OK, the announcement of Apple’s iPhone was cool, right? Who doesn’t want to have one? You can go see the photo gallery of Macworld attendees crowding around the exhibit case to get a up-close look at one, but as Emperor Kuzko would say, “no touchy”. I agree, as Steve Jobs said, that this phone will push the mobile phone industry lightyears forward. You will see a rush to market of similar knock-offs like we have seen with the Motorola RAZOR and SLVR.

Apples new iPhone.The iPhone interface will set new standards, and why not? It is truly tactile technology with an amazingly designed UI. Yet, for me and many others, here is where the “Wow-Factor” will wane: price tag, memory, and battery life.

Losing Proposition
Shortly after Steve Jobs re-took the helm of Apple, I attended a laptop focus group.

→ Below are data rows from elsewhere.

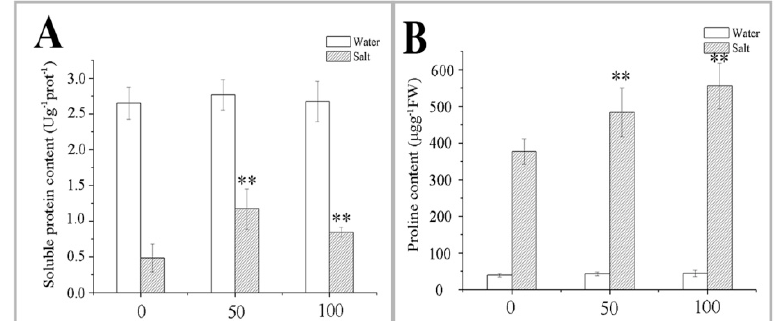
Figure 5. Effect of pretreating with different concentrations of melatonin (MT) on the changes of osmotic adjusting substances in leaves of naked oat seedlings under salt stress. Soluble protein content ( A ); and proline content ( B ).Values are mean ± standard deviation ( n = 3). 0, 50, and 100 represent MT concentration ( µ M) in Figure 5. Asterisks; * and ** indicate significant difference ( p < 0.05 and p < 0.01) compared with mock coating (0 µ M). Measurement was carried out after six days of the salt plus MT pretreatmemt.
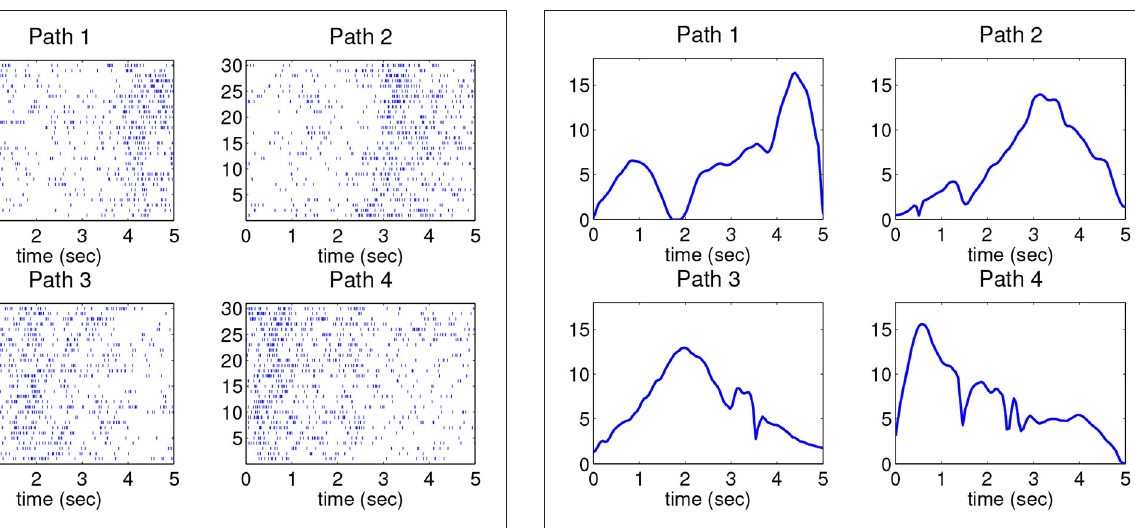
overlapping. Each sequence of 5 targets defined a path, and there were four different paths in the SP task (depending on the starting point). In this experiment, 60 trials for each path were recorded, and the total number of trials was 240.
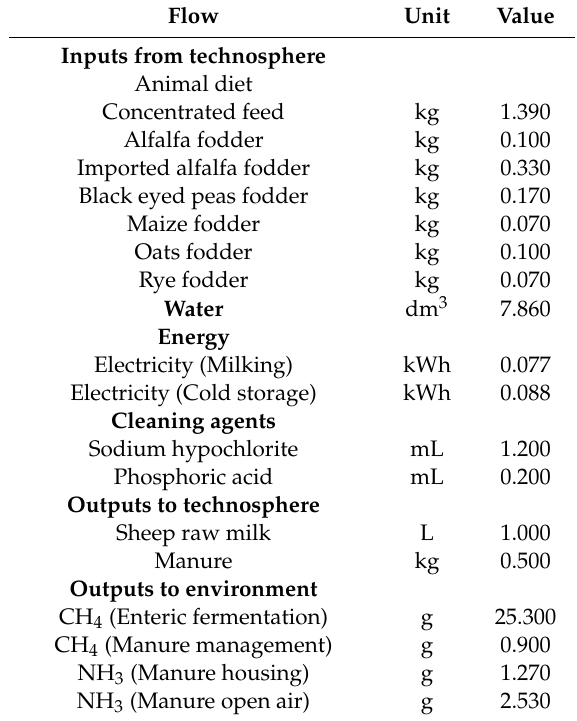
Figure 3. Inventory from both main systems, dairy farm and dairy factory. Table 1. Inventory data of 1 L raw sheep milk produced in the dairy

Some of the usual questions were the topic of discussion: What size do you like best? What weight is most comfortable lugging around? What features would you want? How much memory and speed would you need? And…how much are you willing to pay for all this? About a year later, Apple released the 12″ white iBook, and you know what? I bought one. The size, the features, the Mhz, and the price were right. This was followed, not long after, by the 12″ PowerBook. Sweet! It seemed, Apple was learning new lessons and willing to meet the consumer with a better price.

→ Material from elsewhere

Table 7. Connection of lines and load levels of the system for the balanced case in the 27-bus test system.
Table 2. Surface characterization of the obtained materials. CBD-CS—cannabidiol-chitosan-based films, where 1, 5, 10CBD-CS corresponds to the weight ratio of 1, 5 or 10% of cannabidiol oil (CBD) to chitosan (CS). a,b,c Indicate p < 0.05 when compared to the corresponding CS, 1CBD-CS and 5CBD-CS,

Not so with the iPhone–over $600 (w/ tax) for an 8GB model! I have a 60GB video iPod that is about 2/3 full and I do not have all my photos, or videos, or podcasts on it. Combined, my Blackberry and iPod are comprarable in price to the iPhone, but I am not going to trade in my iPod and phone to lose 52GB.

Although minor in comparison, the battery life is another issue. My iPod gets over 18 hours of battery life while my phone has 4-5 hours talk time. According to Apple, the iPhone has 16 hours music playing and 5 hours talk time.

Is the iPhone a revolutionary new phone? You bet it is. Will there be early adopters? Sure, for those with the disposable income, but what about the average comsumer, like me? We’ll watch from the fence and, like so many other hardware newcomers, we will adopt it after the bugs get worked out and price drops.